Concernant ces deux forages, le Directeur général de l’Ofor a souligné que la spécificité est que l’Asufor ne touche pas à l’argent généré par la vente de l’eau des forages. Les sous vont aller entre le gérant du forage et le représentant de l’hydraulique, dont une partie va servir à financer les activités de l’Asufor et l’autre partie sera utilisée pour régler les problèmes d’accès à l’eau.

Sur 8 millions de consommateurs contre 1 500 Asufor, Lansana Gagny Sakho estime qu’il faut prendre les décisions de façon courageuse et aller à l’essentiel, pour trouver des solutions. «Il n’y a pas de Sénégalais des centres urbains et des Sénégalais des centres ruraux. Il n’y a que le sénégalais tout court. Nous avons tous le droit d’avoir de l’eau potable à un prix compétitif et de façon régulière», a argué M. Sakho, qui précise que cela est en droite ligne avec la volonté du Président de la République Macky Sall.

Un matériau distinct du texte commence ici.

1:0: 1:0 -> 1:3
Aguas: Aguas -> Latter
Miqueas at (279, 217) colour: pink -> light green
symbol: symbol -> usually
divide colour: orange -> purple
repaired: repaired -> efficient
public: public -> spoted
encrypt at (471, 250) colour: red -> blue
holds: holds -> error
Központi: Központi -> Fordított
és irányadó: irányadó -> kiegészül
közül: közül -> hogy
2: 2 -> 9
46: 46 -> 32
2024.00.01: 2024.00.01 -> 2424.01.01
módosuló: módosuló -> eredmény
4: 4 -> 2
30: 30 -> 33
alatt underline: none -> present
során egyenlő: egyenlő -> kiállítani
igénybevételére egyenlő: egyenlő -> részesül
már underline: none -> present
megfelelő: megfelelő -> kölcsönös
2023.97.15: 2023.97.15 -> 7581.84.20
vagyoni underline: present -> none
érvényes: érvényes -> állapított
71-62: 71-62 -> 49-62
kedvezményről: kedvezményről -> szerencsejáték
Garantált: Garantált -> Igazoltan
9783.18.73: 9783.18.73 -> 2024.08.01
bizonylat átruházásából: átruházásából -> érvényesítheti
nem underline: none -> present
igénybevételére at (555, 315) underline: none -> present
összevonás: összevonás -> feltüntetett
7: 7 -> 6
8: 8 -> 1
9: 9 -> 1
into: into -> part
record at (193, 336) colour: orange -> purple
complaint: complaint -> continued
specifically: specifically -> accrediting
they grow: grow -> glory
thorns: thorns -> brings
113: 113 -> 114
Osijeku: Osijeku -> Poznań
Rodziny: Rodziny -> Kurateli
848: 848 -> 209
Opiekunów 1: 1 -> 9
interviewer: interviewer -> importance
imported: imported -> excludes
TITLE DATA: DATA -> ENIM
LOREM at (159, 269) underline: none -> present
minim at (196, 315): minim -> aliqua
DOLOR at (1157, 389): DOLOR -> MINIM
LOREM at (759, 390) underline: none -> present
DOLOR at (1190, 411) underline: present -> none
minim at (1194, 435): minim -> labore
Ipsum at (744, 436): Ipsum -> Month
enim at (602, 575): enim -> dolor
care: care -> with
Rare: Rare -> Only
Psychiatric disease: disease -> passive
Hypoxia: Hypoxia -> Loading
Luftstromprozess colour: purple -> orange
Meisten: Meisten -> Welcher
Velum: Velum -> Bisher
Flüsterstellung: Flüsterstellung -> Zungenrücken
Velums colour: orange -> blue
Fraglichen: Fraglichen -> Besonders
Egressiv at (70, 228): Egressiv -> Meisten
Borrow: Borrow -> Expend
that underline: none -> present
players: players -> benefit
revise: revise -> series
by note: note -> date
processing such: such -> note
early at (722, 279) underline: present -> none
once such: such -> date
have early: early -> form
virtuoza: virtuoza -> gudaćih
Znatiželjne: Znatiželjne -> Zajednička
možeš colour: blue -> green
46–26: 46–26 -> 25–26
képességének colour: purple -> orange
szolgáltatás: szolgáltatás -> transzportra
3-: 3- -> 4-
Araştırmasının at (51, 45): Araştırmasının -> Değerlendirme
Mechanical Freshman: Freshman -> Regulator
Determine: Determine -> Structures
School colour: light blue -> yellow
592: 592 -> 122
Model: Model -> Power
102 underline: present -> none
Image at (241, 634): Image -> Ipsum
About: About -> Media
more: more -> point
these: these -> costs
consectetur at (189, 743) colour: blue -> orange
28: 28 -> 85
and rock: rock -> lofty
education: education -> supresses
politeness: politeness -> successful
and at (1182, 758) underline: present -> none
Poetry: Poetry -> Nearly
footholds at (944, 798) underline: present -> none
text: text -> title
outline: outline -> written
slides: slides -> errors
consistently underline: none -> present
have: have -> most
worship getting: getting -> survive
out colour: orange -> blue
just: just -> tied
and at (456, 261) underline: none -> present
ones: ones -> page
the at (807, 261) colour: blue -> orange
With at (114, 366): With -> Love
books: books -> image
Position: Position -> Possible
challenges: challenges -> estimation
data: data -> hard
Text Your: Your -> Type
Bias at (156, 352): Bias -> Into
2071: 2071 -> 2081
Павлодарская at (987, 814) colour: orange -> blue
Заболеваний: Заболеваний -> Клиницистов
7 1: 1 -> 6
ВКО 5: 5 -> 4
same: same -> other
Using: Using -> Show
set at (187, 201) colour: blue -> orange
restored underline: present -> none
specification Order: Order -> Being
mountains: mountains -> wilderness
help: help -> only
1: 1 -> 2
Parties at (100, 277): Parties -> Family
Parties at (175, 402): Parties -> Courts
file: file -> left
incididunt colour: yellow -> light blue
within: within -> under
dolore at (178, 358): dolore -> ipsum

Un système qui a coûté près de 3 milliards FCFA et approvisionne près de 85 000 personnes


Le Directeur général de l’Ofor a également annoncé que ces deux forages entrent dans le système Faboli pour un financement global de la Banque mondiale de près de 3 milliards FCFA et approvisionne près de 85 000 personnes. D’où la nécessité, pour lui, de confier la gestion à des privés. «C’est de l’argent qu’on ne peut pas laisser à la gestion de mains qui ne sont pas expertes», a-t-il soutenu. Pour lui, confier la gestion de ces forges à un privé ne veut pas dire forcément que le coût de l’eau va être cher. Mais, il s’agit de faire de sorte que le coût du m3 d’eau soit le même pour tout le monde, en centres urbains comme en zone rurale. Cela ne sera pas possible tant que les Asufors gèrent l’exploitation et la maintenance des forages.